**GIVEN TASK**
Reproduce every one of the following entries word for word, keeping each line unchanged.
+-------+
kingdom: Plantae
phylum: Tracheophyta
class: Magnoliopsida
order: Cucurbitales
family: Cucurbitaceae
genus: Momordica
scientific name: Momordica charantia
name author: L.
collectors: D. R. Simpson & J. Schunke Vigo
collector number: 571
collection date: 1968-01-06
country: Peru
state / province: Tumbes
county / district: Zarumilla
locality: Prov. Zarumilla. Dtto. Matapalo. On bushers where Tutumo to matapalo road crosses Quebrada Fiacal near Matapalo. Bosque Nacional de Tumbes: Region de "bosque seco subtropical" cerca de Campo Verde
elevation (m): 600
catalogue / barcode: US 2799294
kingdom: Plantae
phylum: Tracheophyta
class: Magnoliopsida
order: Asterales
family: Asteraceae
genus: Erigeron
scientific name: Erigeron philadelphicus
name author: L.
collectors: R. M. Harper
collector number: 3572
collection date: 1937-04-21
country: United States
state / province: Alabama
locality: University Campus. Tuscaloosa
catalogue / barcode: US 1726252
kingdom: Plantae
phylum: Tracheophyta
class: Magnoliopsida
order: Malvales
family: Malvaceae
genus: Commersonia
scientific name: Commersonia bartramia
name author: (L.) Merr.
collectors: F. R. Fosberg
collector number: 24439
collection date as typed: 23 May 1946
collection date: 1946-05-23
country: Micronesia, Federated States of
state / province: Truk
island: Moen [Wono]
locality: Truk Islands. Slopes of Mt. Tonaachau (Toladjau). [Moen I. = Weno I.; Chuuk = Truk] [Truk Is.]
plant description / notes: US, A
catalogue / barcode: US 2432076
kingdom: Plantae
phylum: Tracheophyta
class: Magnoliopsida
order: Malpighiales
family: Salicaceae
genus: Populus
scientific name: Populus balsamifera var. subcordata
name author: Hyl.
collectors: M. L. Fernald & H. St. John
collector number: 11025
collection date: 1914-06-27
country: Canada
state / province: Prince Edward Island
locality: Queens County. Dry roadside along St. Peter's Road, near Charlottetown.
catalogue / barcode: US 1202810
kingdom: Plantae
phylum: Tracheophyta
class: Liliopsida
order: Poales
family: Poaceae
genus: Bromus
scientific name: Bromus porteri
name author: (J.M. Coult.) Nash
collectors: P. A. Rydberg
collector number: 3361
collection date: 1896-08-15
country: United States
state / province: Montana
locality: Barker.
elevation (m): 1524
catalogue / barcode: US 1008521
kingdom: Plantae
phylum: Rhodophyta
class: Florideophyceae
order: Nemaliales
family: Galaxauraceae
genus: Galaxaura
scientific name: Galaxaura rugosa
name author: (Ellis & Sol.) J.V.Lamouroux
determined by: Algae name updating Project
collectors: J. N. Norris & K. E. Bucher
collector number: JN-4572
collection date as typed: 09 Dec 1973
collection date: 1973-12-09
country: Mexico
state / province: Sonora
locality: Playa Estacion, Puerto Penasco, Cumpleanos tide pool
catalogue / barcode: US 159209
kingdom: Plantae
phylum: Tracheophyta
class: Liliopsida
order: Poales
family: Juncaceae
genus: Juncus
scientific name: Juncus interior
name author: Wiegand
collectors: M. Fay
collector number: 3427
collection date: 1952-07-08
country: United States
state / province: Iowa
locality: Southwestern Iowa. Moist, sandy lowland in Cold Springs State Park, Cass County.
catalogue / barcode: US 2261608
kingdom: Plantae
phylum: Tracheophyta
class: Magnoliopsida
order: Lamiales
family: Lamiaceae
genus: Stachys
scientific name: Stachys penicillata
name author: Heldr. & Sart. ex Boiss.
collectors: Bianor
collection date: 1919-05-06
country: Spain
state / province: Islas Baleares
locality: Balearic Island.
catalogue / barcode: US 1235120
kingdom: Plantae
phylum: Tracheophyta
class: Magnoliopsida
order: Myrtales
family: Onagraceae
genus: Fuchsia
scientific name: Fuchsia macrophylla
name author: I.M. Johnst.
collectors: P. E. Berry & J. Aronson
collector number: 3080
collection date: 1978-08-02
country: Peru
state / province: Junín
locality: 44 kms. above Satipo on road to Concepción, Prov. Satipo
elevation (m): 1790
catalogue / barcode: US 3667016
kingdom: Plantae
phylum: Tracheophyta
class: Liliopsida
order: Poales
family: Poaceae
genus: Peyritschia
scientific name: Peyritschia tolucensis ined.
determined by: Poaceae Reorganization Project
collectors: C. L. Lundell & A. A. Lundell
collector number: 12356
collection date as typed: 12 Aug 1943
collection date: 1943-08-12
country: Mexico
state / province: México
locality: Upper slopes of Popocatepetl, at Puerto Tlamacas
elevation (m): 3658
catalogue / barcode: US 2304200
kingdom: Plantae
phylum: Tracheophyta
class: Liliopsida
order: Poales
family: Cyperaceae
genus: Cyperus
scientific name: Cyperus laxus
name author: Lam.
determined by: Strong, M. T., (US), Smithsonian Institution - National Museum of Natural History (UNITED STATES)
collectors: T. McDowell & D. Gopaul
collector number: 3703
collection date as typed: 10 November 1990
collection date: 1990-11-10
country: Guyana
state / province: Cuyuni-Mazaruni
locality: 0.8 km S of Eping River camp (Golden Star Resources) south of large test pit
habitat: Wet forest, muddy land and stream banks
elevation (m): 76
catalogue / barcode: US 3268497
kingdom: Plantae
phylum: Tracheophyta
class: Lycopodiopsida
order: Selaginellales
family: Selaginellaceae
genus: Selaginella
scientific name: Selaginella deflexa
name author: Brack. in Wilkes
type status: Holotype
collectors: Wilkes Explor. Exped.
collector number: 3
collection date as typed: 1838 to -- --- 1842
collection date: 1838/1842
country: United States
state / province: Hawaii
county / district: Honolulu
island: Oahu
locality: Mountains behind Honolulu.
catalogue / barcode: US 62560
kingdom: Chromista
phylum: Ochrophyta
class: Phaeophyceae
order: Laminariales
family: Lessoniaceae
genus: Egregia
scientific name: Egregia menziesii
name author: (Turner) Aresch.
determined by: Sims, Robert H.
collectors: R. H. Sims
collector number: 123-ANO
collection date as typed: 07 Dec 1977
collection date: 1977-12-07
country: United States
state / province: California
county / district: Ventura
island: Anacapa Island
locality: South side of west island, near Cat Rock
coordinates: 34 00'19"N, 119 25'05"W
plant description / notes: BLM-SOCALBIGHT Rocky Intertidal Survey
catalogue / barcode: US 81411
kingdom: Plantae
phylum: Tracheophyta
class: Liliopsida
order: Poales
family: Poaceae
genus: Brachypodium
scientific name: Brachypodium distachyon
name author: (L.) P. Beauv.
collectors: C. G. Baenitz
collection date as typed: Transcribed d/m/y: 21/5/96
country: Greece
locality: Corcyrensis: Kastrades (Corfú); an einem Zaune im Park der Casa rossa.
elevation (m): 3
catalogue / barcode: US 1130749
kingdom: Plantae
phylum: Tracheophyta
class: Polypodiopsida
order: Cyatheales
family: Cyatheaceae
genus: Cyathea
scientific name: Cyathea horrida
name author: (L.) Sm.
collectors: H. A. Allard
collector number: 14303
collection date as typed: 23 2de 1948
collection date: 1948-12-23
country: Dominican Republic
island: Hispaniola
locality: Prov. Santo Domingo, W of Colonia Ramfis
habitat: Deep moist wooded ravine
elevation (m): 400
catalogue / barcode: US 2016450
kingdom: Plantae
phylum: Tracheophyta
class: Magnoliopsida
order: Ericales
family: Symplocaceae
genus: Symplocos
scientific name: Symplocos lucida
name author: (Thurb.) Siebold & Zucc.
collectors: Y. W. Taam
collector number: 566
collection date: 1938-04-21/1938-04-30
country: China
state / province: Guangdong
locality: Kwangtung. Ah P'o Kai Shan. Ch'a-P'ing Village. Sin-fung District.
+-------+
**TASK RESULT**
kingdom: Plantae
phylum: Tracheophyta
class: Magnoliopsida
order: Cucurbitales
family: Cucurbitaceae
genus: Momordica
scientific name: Momordica charantia
name author: L.
collectors: D. R. Simpson & J. Schunke Vigo
collector number: 571
collection date: 1968-01-06
country: Peru
state / province: Tumbes
county / district: Zarumilla
locality: Prov. Zarumilla. Dtto. Matapalo. On bushers where Tutumo to matapalo road crosses Quebrada Fiacal near Matapalo. Bosque Nacional de Tumbes: Region de "bosque seco subtropical" cerca de Campo Verde
elevation (m): 600
catalogue / barcode: US 2799294
kingdom: Plantae
phylum: Tracheophyta
class: Magnoliopsida
order: Asterales
family: Asteraceae
genus: Erigeron
scientific name: Erigeron philadelphicus
name author: L.
collectors: R. M. Harper
collector number: 3572
collection date: 1937-04-21
country: United States
state / province: Alabama
locality: University Campus. Tuscaloosa
catalogue / barcode: US 1726252
kingdom: Plantae
phylum: Tracheophyta
class: Magnoliopsida
order: Malvales
family: Malvaceae
genus: Commersonia
scientific name: Commersonia bartramia
name author: (L.) Merr.
collectors: F. R. Fosberg
collector number: 24439
collection date as typed: 23 May 1946
collection date: 1946-05-23
country: Micronesia, Federated States of
state / province: Truk
island: Moen [Wono]
locality: Truk Islands. Slopes of Mt. Tonaachau (Toladjau). [Moen I. = Weno I.; Chuuk = Truk] [Truk Is.]
plant description / notes: US, A
catalogue / barcode: US 2432076
kingdom: Plantae
phylum: Tracheophyta
class: Magnoliopsida
order: Malpighiales
family: Salicaceae
genus: Populus
scientific name: Populus balsamifera var. subcordata
name author: Hyl.
collectors: M. L. Fernald & H. St. John
collector number: 11025
collection date: 1914-06-27
country: Canada
state / province: Prince Edward Island
locality: Queens County. Dry roadside along St. Peter's Road, near Charlottetown.
catalogue / barcode: US 1202810
kingdom: Plantae
phylum: Tracheophyta
class: Liliopsida
order: Poales
family: Poaceae
genus: Bromus
scientific name: Bromus porteri
name author: (J.M. Coult.) Nash
collectors: P. A. Rydberg
collector number: 3361
collection date: 1896-08-15
country: United States
state / province: Montana
locality: Barker.
elevation (m): 1524
catalogue / barcode: US 1008521
kingdom: Plantae
phylum: Rhodophyta
class: Florideophyceae
order: Nemaliales
family: Galaxauraceae
genus: Galaxaura
scientific name: Galaxaura rugosa
name author: (Ellis & Sol.) J.V.Lamouroux
determined by: Algae name updating Project
collectors: J. N. Norris & K. E. Bucher
collector number: JN-4572
collection date as typed: 09 Dec 1973
collection date: 1973-12-09
country: Mexico
state / province: Sonora
locality: Playa Estacion, Puerto Penasco, Cumpleanos tide pool
catalogue / barcode: US 159209
kingdom: Plantae
phylum: Tracheophyta
class: Liliopsida
order: Poales
family: Juncaceae
genus: Juncus
scientific name: Juncus interior
name author: Wiegand
collectors: M. Fay
collector number: 3427
collection date: 1952-07-08
country: United States
state / province: Iowa
locality: Southwestern Iowa. Moist, sandy lowland in Cold Springs State Park, Cass County.
catalogue / barcode: US 2261608
kingdom: Plantae
phylum: Tracheophyta
class: Magnoliopsida
order: Lamiales
family: Lamiaceae
genus: Stachys
scientific name: Stachys penicillata
name author: Heldr. & Sart. ex Boiss.
collectors: Bianor
collection date: 1919-05-06
country: Spain
state / province: Islas Baleares
locality: Balearic Island.
catalogue / barcode: US 1235120
kingdom: Plantae
phylum: Tracheophyta
class: Magnoliopsida
order: Myrtales
family: Onagraceae
genus: Fuchsia
scientific name: Fuchsia macrophylla
name author: I.M. Johnst.
collectors: P. E. Berry & J. Aronson
collector number: 3080
collection date: 1978-08-02
country: Peru
state / province: Junín
locality: 44 kms. above Satipo on road to Concepción, Prov. Satipo
elevation (m): 1790
catalogue / barcode: US 3667016
kingdom: Plantae
phylum: Tracheophyta
class: Liliopsida
order: Poales
family: Poaceae
genus: Peyritschia
scientific name: Peyritschia tolucensis ined.
determined by: Poaceae Reorganization Project
collectors: C. L. Lundell & A. A. Lundell
collector number: 12356
collection date as typed: 12 Aug 1943
collection date: 1943-08-12
country: Mexico
state / province: México
locality: Upper slopes of Popocatepetl, at Puerto Tlamacas
elevation (m): 3658
catalogue / barcode: US 2304200
kingdom: Plantae
phylum: Tracheophyta
class: Liliopsida
order: Poales
family: Cyperaceae
genus: Cyperus
scientific name: Cyperus laxus
name author: Lam.
determined by: Strong, M. T., (US), Smithsonian Institution - National Museum of Natural History (UNITED STATES)
collectors: T. McDowell & D. Gopaul
collector number: 3703
collection date as typed: 10 November 1990
collection date: 1990-11-10
country: Guyana
state / province: Cuyuni-Mazaruni
locality: 0.8 km S of Eping River camp (Golden Star Resources) south of large test pit
habitat: Wet forest, muddy land and stream banks
elevation (m): 76
catalogue / barcode: US 3268497
kingdom: Plantae
phylum: Tracheophyta
class: Lycopodiopsida
order: Selaginellales
family: Selaginellaceae
genus: Selaginella
scientific name: Selaginella deflexa
name author: Brack. in Wilkes
type status: Holotype
collectors: Wilkes Explor. Exped.
collector number: 3
collection date as typed: 1838 to -- --- 1842
collection date: 1838/1842
country: United States
state / province: Hawaii
county / district: Honolulu
island: Oahu
locality: Mountains behind Honolulu.
catalogue / barcode: US 62560
kingdom: Chromista
phylum: Ochrophyta
class: Phaeophyceae
order: Laminariales
family: Lessoniaceae
genus: Egregia
scientific name: Egregia menziesii
name author: (Turner) Aresch.
determined by: Sims, Robert H.
collectors: R. H. Sims
collector number: 123-ANO
collection date as typed: 07 Dec 1977
collection date: 1977-12-07
country: United States
state / province: California
county / district: Ventura
island: Anacapa Island
locality: South side of west island, near Cat Rock
coordinates: 34 00'19"N, 119 25'05"W
plant description / notes: BLM-SOCALBIGHT Rocky Intertidal Survey
catalogue / barcode: US 81411
kingdom: Plantae
phylum: Tracheophyta
class: Liliopsida
order: Poales
family: Poaceae
genus: Brachypodium
scientific name: Brachypodium distachyon
name author: (L.) P. Beauv.
collectors: C. G. Baenitz
collection date as typed: Transcribed d/m/y: 21/5/96
country: Greece
locality: Corcyrensis: Kastrades (Corfú); an einem Zaune im Park der Casa rossa.
elevation (m): 3
catalogue / barcode: US 1130749
kingdom: Plantae
phylum: Tracheophyta
class: Polypodiopsida
order: Cyatheales
family: Cyatheaceae
genus: Cyathea
scientific name: Cyathea horrida
name author: (L.) Sm.
collectors: H. A. Allard
collector number: 14303
collection date as typed: 23 2de 1948
collection date: 1948-12-23
country: Dominican Republic
island: Hispaniola
locality: Prov. Santo Domingo, W of Colonia Ramfis
habitat: Deep moist wooded ravine
elevation (m): 400
catalogue / barcode: US 2016450
kingdom: Plantae
phylum: Tracheophyta
class: Magnoliopsida
order: Ericales
family: Symplocaceae
genus: Symplocos
scientific name: Symplocos lucida
name author: (Thurb.) Siebold & Zucc.
collectors: Y. W. Taam
collector number: 566
collection date: 1938-04-21/1938-04-30
country: China
state / province: Guangdong
locality: Kwangtung. Ah P'o Kai Shan. Ch'a-P'ing Village. Sin-fung District.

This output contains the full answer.